4.4. The Efficiency of GS Early Selection

One significant advantage of GS is that it can greatly shorten the breeding cycle [18]. For example, in dairy cows [40], GS shortened the breeding cycle from 7 years to 1 year and increased genetic gain by 35%, while in rice [41], GS increased rice yield by 16% compared to traditional cross-breeding. In Eucalyptus, GS improved the efficiency of genetic gain per unit of time when the breeding cycle was reduced and selection intensity increased [42,43]. In this study, the genetic gain of the 5 traits of the 15 selected individuals ranged from 0.319% to 2.671%, compared with the reference population, regardless of the selection period. Assuming that the selection period is shortened from 16 years to 2 years, the genetic gain will increase by seven times.

4.5. The Limitations of Our Research

The prediction accuracy of GS in this study was still not high, and was lower than the average prediction accuracy (0.45) in the reported GS studies of forest trees [18]. The reasons may be as follows: (1) The reference population is tiny—Bartholome et al. suggested that the reference population should be greater than 2000 trees [28]. (2) The relationship between individuals in the reference population is weak—Isik reported that the GS prediction accuracy of the full-sib family was significantly higher than that of the half-sib family [18]. Our reference population in this study came from six provenances, and their genomic relationship matrix values were generally small. Therefore, in the future, half-sib and full-sib families should be added to the reference population and the GS prediction should be re-evaluated.

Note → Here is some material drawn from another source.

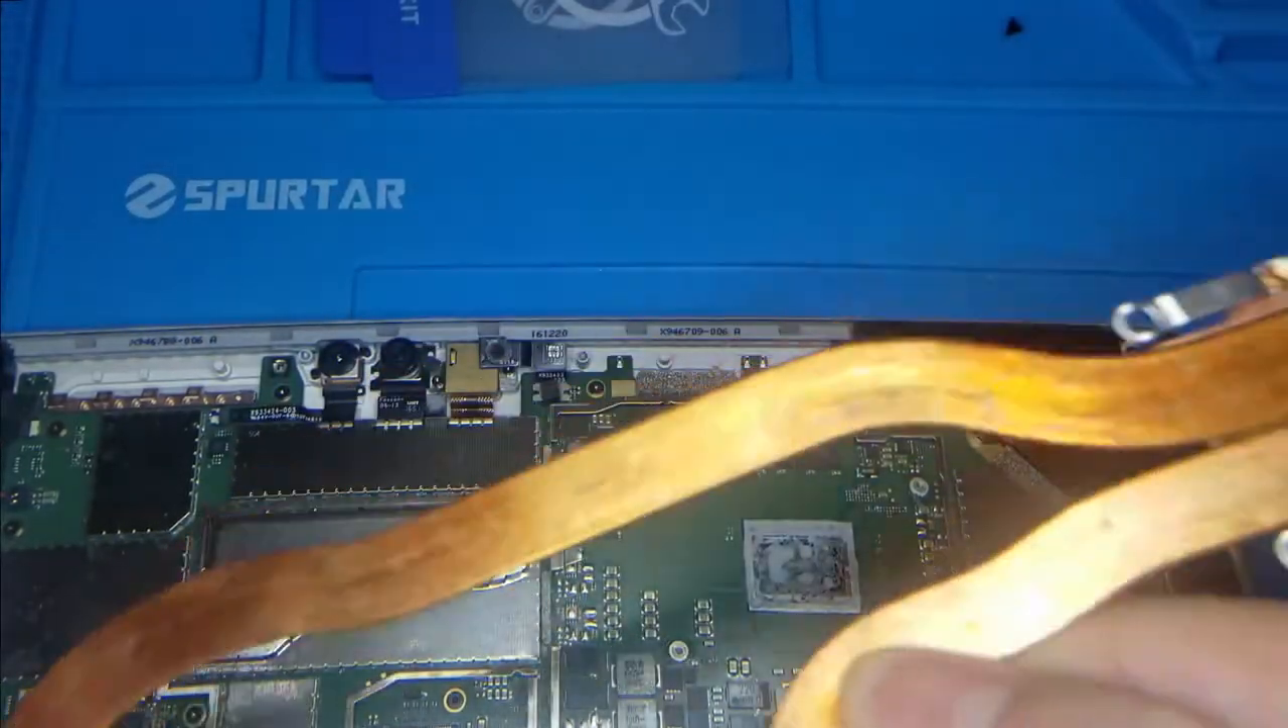All right, so that's the whole heatsink assembly. It's off.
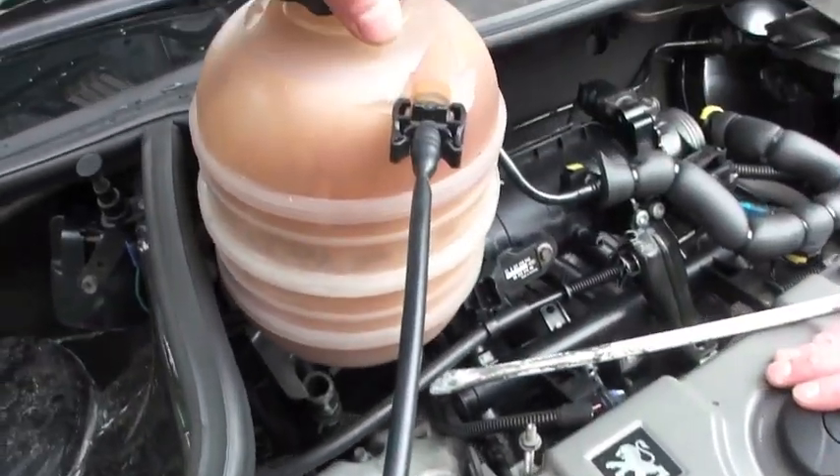Right, so we've taken out the coolant bottle, the header tank, which is here, which required this hose here.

Chen et al. presented that the inclusion of a large QTL SNP in the GS model as a fixed effect could improve GS prediction accuracy [44]. We can try including the large QTL SNP in the future GS prediction. Moreover, machine learning methods might be considered for use in the GS. Finally, in this paper, the GS method is mainly focused on a single site; genotype by environment (G×E) is known to have effects on GS prediction [45], so multiple environment trails should be considered in the second round of GS.

5. Conclusions

In this study, the GS prediction model for growth and wood traits in C. hystrix was established, and the effects of different SNP numbers and statistical models on the prediction accuracy of GS were also analyzed. The Bayes models had better prediction accuracy than the GBLUP model, and the number of SNPs had a limited effect on GS prediction accuracy, consistent with the results of GS studies in other forest trees. Meanwhile, the early selection of superior individuals was carried out according to the GEBVs of growth and wood traits of the candidate population, these selected individuals could be focused on in future experiment trials, which laid a technical and material foundation for the rapid breeding of excellent new varieties of C. hystrix. In addition, the prediction accuracy of GS in our research was not high; therefore, the reference population should be enlarged (ideally a minimum of 2000 trees), and the large QTL SNPs and G×E effects can also be included, for future more advanced GS prediction.